* [SELECTED EXCERPT]
┌──
Exchanges: The primary source of market data, where every tick, trade, and order book update is generated. Here, the data is raw and unprocessed—akin to unrefined ore that must be mined for gold.
Hosting providers & ticker plants: These intermediaries collect data from various exchanges and perform normalization. Normalization standardizes different data formats so that downstream systems can process them uniformly. This stage reduces the engineering burden on quants, who otherwise might need to wrangle disparate data formats.
Feed providers: After normalization, feed providers distribute the data via APIs. These feeds supply real-time or near-real-time market data to traders, thus enabling rapid decision-making in high-speed trading environments.
OMS/EMS software providers: Finally, the data is used by Order Management Systems and Execution Management Systems to assist in executing trades and managing orders. At this stage, the data is processed, user-friendly, and often enriched with additional analytics.
The transformation process can be summarized as:
This journey ensures that the data fed into trading algorithms is accurate, timely, and easily digestible.
└──
* [SUPPLIED MATERIAL]
┌──
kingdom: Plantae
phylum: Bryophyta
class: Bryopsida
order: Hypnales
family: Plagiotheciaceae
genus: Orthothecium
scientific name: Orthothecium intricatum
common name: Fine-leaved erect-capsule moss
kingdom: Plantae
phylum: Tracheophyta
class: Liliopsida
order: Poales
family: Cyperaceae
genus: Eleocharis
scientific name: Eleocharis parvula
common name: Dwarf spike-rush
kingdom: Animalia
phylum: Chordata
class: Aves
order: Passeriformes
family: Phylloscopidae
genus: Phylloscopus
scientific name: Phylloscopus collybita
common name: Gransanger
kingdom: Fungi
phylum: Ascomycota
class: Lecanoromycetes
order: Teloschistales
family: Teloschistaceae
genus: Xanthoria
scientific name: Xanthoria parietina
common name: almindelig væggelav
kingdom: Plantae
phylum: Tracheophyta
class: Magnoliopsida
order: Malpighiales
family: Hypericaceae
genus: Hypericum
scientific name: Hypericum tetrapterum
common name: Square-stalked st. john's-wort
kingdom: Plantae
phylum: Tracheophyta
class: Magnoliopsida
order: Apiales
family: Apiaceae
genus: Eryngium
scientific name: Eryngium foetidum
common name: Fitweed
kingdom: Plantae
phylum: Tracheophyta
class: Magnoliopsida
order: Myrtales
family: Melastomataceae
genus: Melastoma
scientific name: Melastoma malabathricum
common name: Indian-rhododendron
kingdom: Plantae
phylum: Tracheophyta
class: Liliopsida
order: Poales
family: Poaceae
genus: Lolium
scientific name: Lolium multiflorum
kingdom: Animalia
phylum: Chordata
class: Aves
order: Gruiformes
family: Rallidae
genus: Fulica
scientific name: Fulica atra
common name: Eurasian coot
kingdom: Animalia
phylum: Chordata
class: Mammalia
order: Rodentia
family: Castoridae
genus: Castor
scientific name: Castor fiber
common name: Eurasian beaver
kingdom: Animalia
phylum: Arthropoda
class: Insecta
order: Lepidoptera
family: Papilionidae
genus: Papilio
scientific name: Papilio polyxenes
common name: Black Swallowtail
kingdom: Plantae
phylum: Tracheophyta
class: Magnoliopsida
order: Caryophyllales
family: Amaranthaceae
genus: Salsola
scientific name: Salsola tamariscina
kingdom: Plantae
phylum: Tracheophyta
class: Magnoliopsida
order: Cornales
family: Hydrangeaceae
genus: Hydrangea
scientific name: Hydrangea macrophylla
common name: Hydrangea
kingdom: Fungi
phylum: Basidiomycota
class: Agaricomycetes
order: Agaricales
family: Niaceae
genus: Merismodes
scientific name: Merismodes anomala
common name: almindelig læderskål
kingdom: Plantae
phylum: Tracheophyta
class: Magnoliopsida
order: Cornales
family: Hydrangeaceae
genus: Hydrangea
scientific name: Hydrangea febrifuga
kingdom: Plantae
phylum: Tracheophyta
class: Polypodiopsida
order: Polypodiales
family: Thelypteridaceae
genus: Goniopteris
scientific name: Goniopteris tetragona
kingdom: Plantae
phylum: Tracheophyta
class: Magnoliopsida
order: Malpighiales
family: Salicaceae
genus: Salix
└──
* [BRIEF A]
Answer these questions about the market data excerpt, one line each:
(i) What process do hosting providers and ticker plants perform on the data they collect from exchanges?
(ii) Through what means do feed providers distribute the data?
(iii) With what is the data often enriched by the time Order Management Systems and Execution Management Systems use it?
* [BRIEF B]
Summarize the market data excerpt in two sentences.
* [BRIEF C]
Write out the part of the market data excerpt that begins at the words "Feed providers: After" and stops after "and easily digestible.".

* [CORRECT RESPONSE A]
(i) Normalization.
(ii) Via APIs.
(iii) Additional analytics.

* [CORRECT RESPONSE B]
Market data starts raw at exchanges, then hosting providers and ticker plants normalize it into standard formats, and feed providers distribute it through APIs in real time or near real time. Order Management Systems and Execution Management Systems use the processed data to execute trades and manage orders, so trading algorithms receive data that is accurate, timely, and easily digestible.

* [CORRECT RESPONSE C]
Feed providers: After normalization, feed providers distribute the data via APIs. These feeds supply real-time or near-real-time market data to traders, thus enabling rapid decision-making in high-speed trading environments.
OMS/EMS software providers: Finally, the data is used by Order Management Systems and Execution Management Systems to assist in executing trades and managing orders. At this stage, the data is processed, user-friendly, and often enriched with additional analytics.
The transformation process can be summarized as:
This journey ensures that the data fed into trading algorithms is accurate, timely, and easily digestible.